La DGCCRF contrôle la conformité depuis le 1er septembre 2023, une fois passé le délai de mise en conformité qu'elle avait accordé aux professionnels. Le dossier Basic Fit rappelle que les manquements liés à l'information sur la résiliation figurent déjà parmi les motifs de contrôle privilégiés du secteur des abonnements.
Ne pas confondre avec les autres obligations proches
Trois textes différents encadrent la sortie d'un contrat en ligne, et leur confusion est fréquente :
• Résiliation en 3 clics (art. L.215-1-1 du code de la consommation, depuis le 1er juin 2023) - objet de cet article : tout contrat en cours, mention « résilier votre contrat ».
• Reconduction tacite, loi Chatel (art. L.215-1 du code de la consommation) - oblige à informer le client, entre 3 mois et 1 mois avant l'échéance, de sa faculté de ne pas reconduire un contrat à durée déterminée. À défaut, le client peut résilier gratuitement à tout moment après la reconduction.
• Bouton de rétractation (art. L.221-18 et L.221-21 du code de la consommation, depuis le 19 juin 2026) - concerne le délai de rétractation de 14 jours après un achat, sous la mention « renoncer au contrat ici ». C'est un droit différent, avec un fondement, un délai et une mention distincts.
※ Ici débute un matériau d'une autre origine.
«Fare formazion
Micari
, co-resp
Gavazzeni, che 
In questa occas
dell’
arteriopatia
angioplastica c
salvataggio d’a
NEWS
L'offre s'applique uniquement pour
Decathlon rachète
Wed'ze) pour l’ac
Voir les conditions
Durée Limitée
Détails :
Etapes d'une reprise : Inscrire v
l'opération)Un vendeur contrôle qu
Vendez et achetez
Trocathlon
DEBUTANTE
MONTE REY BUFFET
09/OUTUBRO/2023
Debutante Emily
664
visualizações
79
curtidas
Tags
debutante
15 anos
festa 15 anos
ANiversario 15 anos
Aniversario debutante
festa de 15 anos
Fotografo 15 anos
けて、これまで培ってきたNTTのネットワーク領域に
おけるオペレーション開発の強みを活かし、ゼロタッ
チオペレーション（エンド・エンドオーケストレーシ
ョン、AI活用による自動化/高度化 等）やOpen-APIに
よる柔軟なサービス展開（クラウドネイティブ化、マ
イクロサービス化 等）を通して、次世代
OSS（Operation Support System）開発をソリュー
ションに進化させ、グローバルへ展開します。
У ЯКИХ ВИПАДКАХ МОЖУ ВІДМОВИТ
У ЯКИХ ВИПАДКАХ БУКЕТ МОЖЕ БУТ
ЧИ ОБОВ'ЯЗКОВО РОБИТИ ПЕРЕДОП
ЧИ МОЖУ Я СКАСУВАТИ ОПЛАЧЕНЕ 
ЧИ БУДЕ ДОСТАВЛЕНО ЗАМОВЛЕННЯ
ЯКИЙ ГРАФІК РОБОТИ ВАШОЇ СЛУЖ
Un site d'abonnement peut ainsi être soumis simultanément aux trois dispositifs, avec trois obligations d'affichage distinctes.
Checklist de mise en conformité
• Le bouton « résilier votre contrat » (ou formule équivalente) est visible en permanence depuis l'espace client, sans nécessité de contacter un service client.
• Le parcours ne redirige pas vers un numéro de téléphone ou un formulaire papier comme seule option.
• Les rubriques d'identification (D.215-2) et le récapitulatif de confirmation (D.215-3) sont bien présents.
• Un accusé de réception et une information sur la date de fin de contrat sont envoyés sur support durable.
• Les CGV décrivent ce parcours, en cohérence avec l'obligation d'information de la loi Chatel si le contrat est à reconduction tacite.
• Si un droit de rétractation coexiste (vente de biens ou services associée), le bouton dédié à la rétractation est distinct de celui de la résiliation.
Cet article est rédigé à titre informatif et ne constitue pas une consultation juridique.